The moment I realized this it was freeing! And it allowed everyone else in my mind to be free. I am still a work in progress. Every once in a while when someone throws their perspective out there I start sweating under my arms, my heart beats a little faster, I may feel like I want to clock them one... but I am reminded....There is a reason. They don't have my same stirring.

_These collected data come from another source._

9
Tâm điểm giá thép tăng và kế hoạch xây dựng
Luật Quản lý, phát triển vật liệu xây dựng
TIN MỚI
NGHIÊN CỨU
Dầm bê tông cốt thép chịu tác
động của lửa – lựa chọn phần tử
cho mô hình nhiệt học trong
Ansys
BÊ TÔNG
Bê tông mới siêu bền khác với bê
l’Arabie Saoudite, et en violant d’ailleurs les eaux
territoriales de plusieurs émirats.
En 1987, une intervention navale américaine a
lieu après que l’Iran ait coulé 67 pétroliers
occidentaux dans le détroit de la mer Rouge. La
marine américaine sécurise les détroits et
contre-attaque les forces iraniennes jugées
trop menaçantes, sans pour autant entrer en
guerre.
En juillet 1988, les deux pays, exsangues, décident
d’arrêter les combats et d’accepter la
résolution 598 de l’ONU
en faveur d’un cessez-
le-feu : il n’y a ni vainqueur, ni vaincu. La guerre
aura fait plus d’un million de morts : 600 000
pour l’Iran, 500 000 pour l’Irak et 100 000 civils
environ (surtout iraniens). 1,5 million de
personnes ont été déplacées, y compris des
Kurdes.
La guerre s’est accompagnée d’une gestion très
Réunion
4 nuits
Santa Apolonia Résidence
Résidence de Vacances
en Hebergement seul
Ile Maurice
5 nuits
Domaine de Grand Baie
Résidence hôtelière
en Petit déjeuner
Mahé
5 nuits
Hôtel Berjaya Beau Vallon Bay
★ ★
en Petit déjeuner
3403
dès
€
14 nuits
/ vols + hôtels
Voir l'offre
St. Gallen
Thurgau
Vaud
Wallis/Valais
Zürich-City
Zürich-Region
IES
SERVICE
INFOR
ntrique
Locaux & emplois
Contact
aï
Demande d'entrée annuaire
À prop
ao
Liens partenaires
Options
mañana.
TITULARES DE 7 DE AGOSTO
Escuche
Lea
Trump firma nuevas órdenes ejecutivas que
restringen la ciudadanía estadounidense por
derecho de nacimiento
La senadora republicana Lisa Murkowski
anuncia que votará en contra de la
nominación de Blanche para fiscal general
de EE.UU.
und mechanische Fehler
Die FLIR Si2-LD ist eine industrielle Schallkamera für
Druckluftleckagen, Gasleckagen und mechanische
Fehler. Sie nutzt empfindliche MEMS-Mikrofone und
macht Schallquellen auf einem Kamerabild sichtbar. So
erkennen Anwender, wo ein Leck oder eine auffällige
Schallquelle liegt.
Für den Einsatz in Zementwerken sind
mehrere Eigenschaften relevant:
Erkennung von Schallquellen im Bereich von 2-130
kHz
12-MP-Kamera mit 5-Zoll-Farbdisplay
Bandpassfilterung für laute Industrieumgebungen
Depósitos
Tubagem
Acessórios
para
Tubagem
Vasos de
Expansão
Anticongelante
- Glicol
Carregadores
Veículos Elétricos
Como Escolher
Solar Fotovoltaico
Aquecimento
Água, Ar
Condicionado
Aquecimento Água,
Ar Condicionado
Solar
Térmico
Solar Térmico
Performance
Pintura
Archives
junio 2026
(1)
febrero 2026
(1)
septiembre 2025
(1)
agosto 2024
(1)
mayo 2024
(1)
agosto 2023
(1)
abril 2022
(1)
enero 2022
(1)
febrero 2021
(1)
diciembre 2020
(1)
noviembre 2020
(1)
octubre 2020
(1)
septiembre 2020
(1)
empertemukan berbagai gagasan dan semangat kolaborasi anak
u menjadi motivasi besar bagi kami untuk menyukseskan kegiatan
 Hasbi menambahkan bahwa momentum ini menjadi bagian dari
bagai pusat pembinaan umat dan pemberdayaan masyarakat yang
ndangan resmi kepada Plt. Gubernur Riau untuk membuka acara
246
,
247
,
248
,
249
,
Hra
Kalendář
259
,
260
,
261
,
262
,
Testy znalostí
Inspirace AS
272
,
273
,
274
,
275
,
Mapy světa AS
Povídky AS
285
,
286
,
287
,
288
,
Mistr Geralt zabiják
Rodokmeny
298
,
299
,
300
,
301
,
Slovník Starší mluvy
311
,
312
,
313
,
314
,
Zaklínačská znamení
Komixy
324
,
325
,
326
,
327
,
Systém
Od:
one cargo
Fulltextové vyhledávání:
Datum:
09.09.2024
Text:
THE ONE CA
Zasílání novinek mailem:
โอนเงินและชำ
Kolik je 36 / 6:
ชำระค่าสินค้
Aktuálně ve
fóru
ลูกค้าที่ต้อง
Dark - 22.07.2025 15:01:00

Since I have been running alot these days I will use a picture of how perspective can sometimes be false. 

In this picture you see a timed 3 mile run. It looks great. Cat like speed that day.....



AND heres why.....


 
In the picture below you see clouds. It doesnt look too bad right? What you dont catch are these things. Lightening. Thunder. The sweet smell of rain. My car being 3 miles away and my phone battery going dead. I was fearful. Therefore, it made me have a little more pep in my step than any other day. 







This reminds me so often how we view the lives of others. Much like a picture. We create opinions. We find faults. We find "perfection". Our perspective, our own "truth" becomes theirs. 

Take a chance of getting to know those around you. You will either find your perspective is in fact true...if not..either way you are truly able to define the truth in a picture of their lives.  
So just because you can not make others around you like puppets, never underestimate what you can learn from watching them. 


When my college friend graduates I will be so incredibly proud of her. She has worked so hard. She has dedicated every ounce of her being to become the very best version of herself. If one day she decides shes ready to start a family and wants to stay at home I will still be her biggest cheerleader. If not I will be her biggest cheerleader watching her in her career because I love and care for her so much.

Be an encourager. Help build up others around you because chances are some knot head is shredding them to pieces. Make your pictures of your life be exactly what your living. Be true to yourself and always know if your perspective changes from everything youve done your entire life thus far you are living with much excitement and continued growth. The Lord created us for life. Life changes. Through the ages, through the seasons. Perspective changes. Let him use you in showing others how his way is not a cookie cutter for everyone to be the shape you want. And always remember sometimes sharing a negative one...tearing down, never building up....can leave you looking like a donkey.